本文使用有限元素ANSYS Workbench 15.0軟體分析不同深度凹痕6061-T6鋁合金管承受對稱曲度控制循環彎曲負載下之力學行為。其中所考慮的凹痕深度有: 0、0.3、0.6、0.9及1.2 mm，而分析的力學行為包括有:彎矩-曲度及橢圓化-曲度關係。由ANSYS分析彎矩-曲度關係的結果顯示，凹痕圓管在正向負載時所達到的最大彎矩值與無凹痕圓管差異不大，而反向負載時，由於凹痕兩側因彎曲後接觸變形，所以達到的最大彎矩值與無凹痕圓管出現明顯差異。但不論有無凹痕圓管的彎矩-曲度關係，在經過一些循環圈數後皆呈現一穩定的關係。至於橢圓化-曲度關係皆顯示棘齒狀增加的趨勢，無凹痕圓管顯示對稱的形狀，而有凹痕圓管則顯示不對稱的形狀。且凹痕深度越深時，不對稱的情況就越嚴重，橢圓化增加的也越快。最後，ANSYS分析也和吳政昌[35]所做的實驗結果比較，雖然數值上有一些差異，但趨勢上都非常相似。

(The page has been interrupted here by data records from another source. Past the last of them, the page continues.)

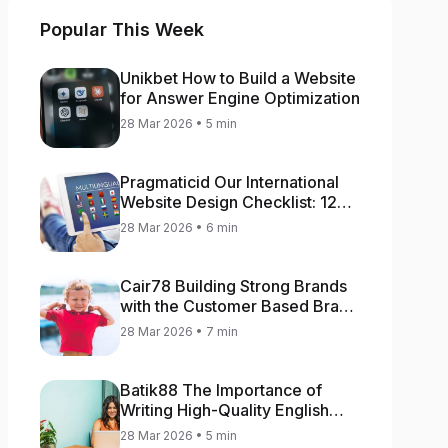
Popular This Week
Unikbet How to Build a Website
for Answer Engine Optimization
28 Mar 2026 • 5 min
Pragmaticid Our International
Website Design Checklist: 12
Key Stages
28 Mar 2026 • 6 min
Cair78 Building Strong Brands
with the Customer Based Brand
Equity (CBBE) Model
28 Mar 2026 • 7 min
Batik88 The Importance of
Writing High-Quality English
Content
28 Mar 2026 • 5 min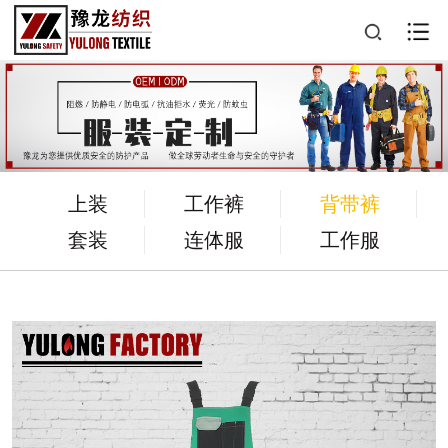
上装
工作裤
背带裤
套装
连体服
工作服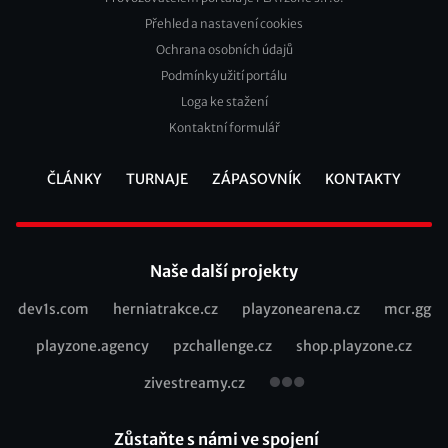
Přehled a nastavení cookies
Footer
Ochrana osobních údajů
2
Podmínky užití portálu
Loga ke stažení
Kontaktní formulář
ČLÁNKY
TURNAJE
ZÁPASOVNÍK
KONTAKTY
Footer
Naše další projekty
dev1s.com
herniatrakce.cz
playzonearena.cz
mcr.gg
Recommended
playzone.agency
pzchallenge.cz
shop.playzone.cz
links
zivestreamy.cz
Zůstaňte s námi ve spojení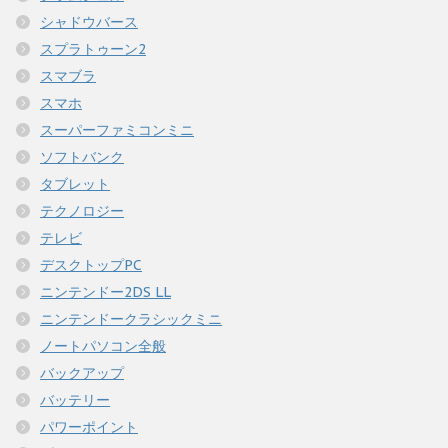
シャドウバース
スプラトゥーン2
スマブラ
スマホ
スーパーファミコンミニ
ソフトバンク
タブレット
テクノロジー
テレビ
デスクトップPC
ニンテンドー2DS LL
ニンテンドークラシックミニ
ノートパソコン全般
バックアップ
バッテリー
パワーポイント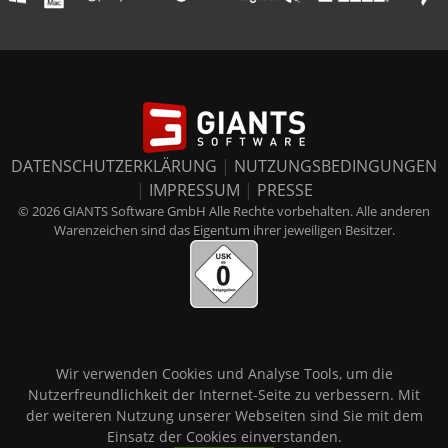
DATENSCHUTZERKLÄRUNG
|
NUTZUNGSBEDINGUNGEN
|
IMPRESSUM
|
PRESSE
© 2026 GIANTS Software GmbH Alle Rechte vorbehalten. Alle anderen
Warenzeichen sind das Eigentum ihrer jeweiligen Besitzer.
Wir verwenden Cookies und Analyse Tools, um die
Nutzerfreundlichkeit der Internet-Seite zu verbessern. Mit
der weiteren Nutzung unserer Webseiten sind Sie mit dem
Einsatz der Cookies einverstanden.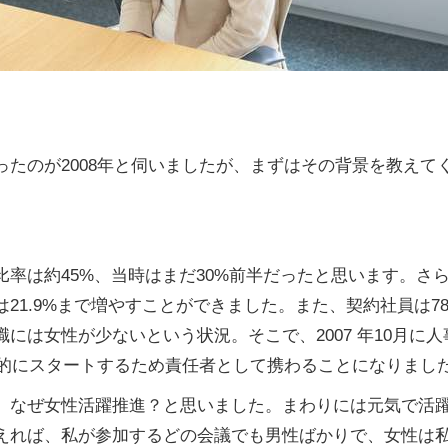
たのが2008年と伺いましたが、まずはその背景を教えて
率は約45%、当時はまだ30%前半だったと思います。さら
21.9%まで増やすことができました。また、契約社員は7
には女性が少ないという状況。そこで、2007 年10月に
格的にスタートするため責任者として携わることになりまし
、なぜ女性活躍推進？と思いました。まわりには元気で活
えれば、私が参加するどの会議でも男性ばかりで、女性は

In this study, the finite element software ANSYS Workbench 15.0 was used to analyze the response of local-dented 6060-T6 aluminum alloy circular tubes under cyclic bending. The dent depths considered were 0.0, 0.3, 0.6, 0.9 and 1.2 mm. The mechanical response included: the moment-curvature and ovalization- curvature relationships. From the ANSYS analysis moment-curvature relationship, the maximum bending moment was almost the same for circular tubes with or without a dent in positive loading. However, due to the contact between two sides of the dent, large differences were found in reverse loading. But the steady moment-curvature relationship was found after a few bending cycles for circular tubes with or without a dent. As for the ovalization-curvature relationship, it exhibited ratcheting and increasing trend. The symmetrical shape was seen for tubes without a dent and unsymmetrical shape was found for tubes with a dent. A higher dent depth leads to sever unsymmetrical condition and faster increasing of ovalization. Finally, the ANSYS analysis was compared with the experimental data tested by Wu [35]. Although some differences between the ANSYS analysis and experimental finding were found, the trend of curves were similar.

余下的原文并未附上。